In May 1910, child welfare investigator Edward F. Brown carefully recorded the details he had gathered about the children selling papers on the streets of Wilmington, Delaware.
One boy, in particular, had drawn his attention: 9-year-old paper boy Donald Mallick, nicknamed Happy.
A familiar face in the town, Happy could be found out hustling at all hours of the night. Brown recorded the boy had recently been spotted in town at 11 p.m., looking for change and “working a last paper scheme”.
36-year-old photographer Lewis Wickes Hine was working with Investigator Brown, and took numerous photos of the children, including this one of Happy:

Library of Congress
When Brown interviewed the boy, he was earning 35¢ a week and was contentedly playing in a gutter with a rusty 5-inch knife “he says he found”. Evidently, Edward Brown was a bit skeptical of Happy! He also noted wryly in his report, “the boy is very imaginative”.

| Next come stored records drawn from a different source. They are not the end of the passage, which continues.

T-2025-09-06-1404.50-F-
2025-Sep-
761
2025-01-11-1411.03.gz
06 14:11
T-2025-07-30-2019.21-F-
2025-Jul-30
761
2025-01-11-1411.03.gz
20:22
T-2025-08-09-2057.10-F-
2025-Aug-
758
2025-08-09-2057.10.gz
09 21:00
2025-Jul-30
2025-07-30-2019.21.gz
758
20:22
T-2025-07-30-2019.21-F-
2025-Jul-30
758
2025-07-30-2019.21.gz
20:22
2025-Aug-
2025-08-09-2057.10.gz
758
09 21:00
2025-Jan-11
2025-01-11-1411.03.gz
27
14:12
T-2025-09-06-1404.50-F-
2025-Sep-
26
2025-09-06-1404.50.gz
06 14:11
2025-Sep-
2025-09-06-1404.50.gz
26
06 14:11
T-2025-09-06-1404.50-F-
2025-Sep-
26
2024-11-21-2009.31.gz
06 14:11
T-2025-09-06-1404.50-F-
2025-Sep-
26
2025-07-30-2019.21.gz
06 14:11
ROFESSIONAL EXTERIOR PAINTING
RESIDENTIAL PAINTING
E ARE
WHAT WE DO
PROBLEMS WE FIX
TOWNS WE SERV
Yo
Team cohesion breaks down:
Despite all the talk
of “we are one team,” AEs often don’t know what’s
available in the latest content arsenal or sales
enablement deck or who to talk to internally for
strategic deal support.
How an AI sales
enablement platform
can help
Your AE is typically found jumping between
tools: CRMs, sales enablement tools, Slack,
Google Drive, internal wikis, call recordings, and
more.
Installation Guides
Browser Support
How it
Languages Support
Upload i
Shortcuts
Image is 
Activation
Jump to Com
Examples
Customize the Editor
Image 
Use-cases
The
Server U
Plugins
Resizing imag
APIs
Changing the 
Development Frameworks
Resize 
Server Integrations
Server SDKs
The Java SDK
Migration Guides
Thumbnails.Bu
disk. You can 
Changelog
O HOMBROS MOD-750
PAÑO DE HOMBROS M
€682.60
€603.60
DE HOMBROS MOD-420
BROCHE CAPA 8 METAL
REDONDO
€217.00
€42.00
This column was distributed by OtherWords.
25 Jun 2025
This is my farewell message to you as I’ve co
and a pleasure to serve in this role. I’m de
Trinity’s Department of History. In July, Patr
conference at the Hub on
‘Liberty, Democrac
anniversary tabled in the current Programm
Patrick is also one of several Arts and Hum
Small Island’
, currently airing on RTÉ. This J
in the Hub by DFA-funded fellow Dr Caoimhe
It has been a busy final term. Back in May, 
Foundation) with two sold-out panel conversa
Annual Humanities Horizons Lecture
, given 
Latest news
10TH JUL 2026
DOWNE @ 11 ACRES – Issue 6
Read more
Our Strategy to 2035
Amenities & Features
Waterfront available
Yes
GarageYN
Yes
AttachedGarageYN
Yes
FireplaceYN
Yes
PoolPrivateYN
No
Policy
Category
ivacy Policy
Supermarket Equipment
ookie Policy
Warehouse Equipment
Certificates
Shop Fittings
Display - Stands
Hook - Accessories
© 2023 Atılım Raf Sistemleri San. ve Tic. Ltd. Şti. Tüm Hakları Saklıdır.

Happy claimed to sleep in empty lots, but Brown later learned that he did have a home on King Street, and an 8-year-old sister named Myrtle who sold papers, too. Moreover, Happy had a father who earned $20/week, which is about $500/week in today’s currency. The children, Brown noted, worked by choice.
To Brown’s horror, Happy and his siater were frequently seen selling papers in saloons, and Myrtle occasionally begged for money.

Myrtle Mallick sells a paper
No word on whether a children’s welfare agency ever intervened to attempt to civilize the Mallick children, but something about Happy’s picture tells me any such effort would be entirely in vain.